Il sequestro preventivo delle cave e dei macchinari da parte del GIP, nonché le operazioni di perquisizione e sequestro su scala nazionale, sono segnali concreti dell'impegno delle forze dell'ordine nel contrastare illeciti che mettono a rischio la salute pubblica e l'ambiente. È fondamentale che, in casi come questo, vengano adottate tutte le misure necessarie per fermare la diffusione di materiali pericolosi e proteggere le persone e le risorse naturali.

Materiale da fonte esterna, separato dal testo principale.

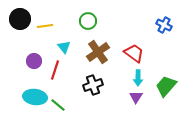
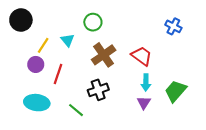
yellow line: (45, 26) -> (43, 45), moved, turned -49
cyan triangle: (64, 47) -> (68, 40), moved
green line: (58, 105) -> (76, 110), moved

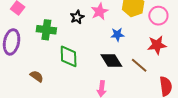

La collaborazione tra i vari enti e le forze dell'ordine, come ARPA, ARPAL, e ARPA Piemonte, dimostra l'importanza di una rete di supporto per la gestione e la risoluzione di crimini ambientali e di sicurezza sul lavoro. Questo intervento dovrebbe fungere da monito per le aziende operanti nel settore estrattivo, affinché rispettino scrupolosamente le normative di sicurezza e ambientali, evitando situazioni di grave rischio per la collettività.
Il proseguimento delle indagini, quindi, sarà cruciale per comprendere l'entità del danno ambientale e sanitario causato da queste attività illecite e per punire i responsabili, affinché casi simili non si ripetano in futuro.